▶ **Tasks to carry out**
(1) Quote the remote control excerpt word for word, from "An object, therefore, of" down to "machine is included.".
(2) Condense the paragraph of the remote control excerpt that begins "Having the composition described above" into a shorter version that keeps its main facts.

▶ **Text section**
________________________

Having the composition described above, the conventional remote control
apparatus having the "learning" capability requires a memory unit with
sufficient storage capacity to store the composition and parameters of a
received signal. This remote control apparatus is not only expensive but
also undesirable from a practical viewpoint since the memory unit requires
a large installation area.
SUMMARY OF THE INVENTION
The present invention has been accomplished in order to solve the
aforementioned problems of the prior art.
An object, therefore, of the present invention is to provide a remote
signal processing device that enables a machine to be remotely controlled
with a remote control apparatus of a type that is different than the
remote control system in which the machine is included.
Another object of the present invention is to provide a remote control
processing device for a remote control apparatus that realizes a
significant reduction in the storage capacity of a parameter storage
section of a memory unit by preloading time parameters in a read-only
memory unit.

________________________

▶ **Data below**

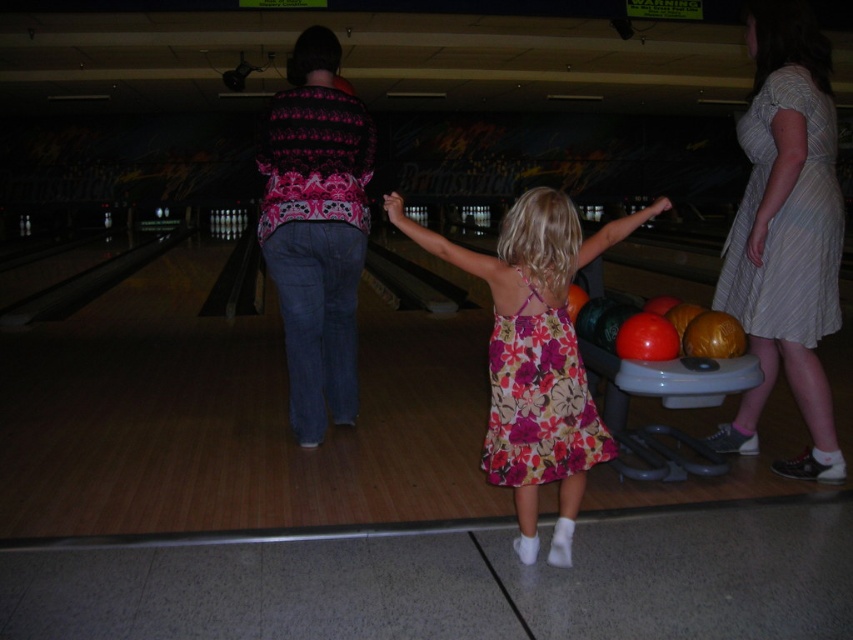
Does point (801, 173) lie in front of point (567, 412)?

No, (801, 173) is behind (567, 412).

Can you confirm if white striped dress at right is bigger than floral print fabric dress at center?

Yes.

________________________

▶ **Expected responses**
(1)
An object, therefore, of the present invention is to provide a remote
signal processing device that enables a machine to be remotely controlled
with a remote control apparatus of a type that is different than the
remote control system in which the machine is included.

(2) The conventional remote control apparatus with "learning" capability needs a memory unit that can store the composition and parameters of a received signal. This makes it expensive and impractical, because the memory unit requires a large installation area.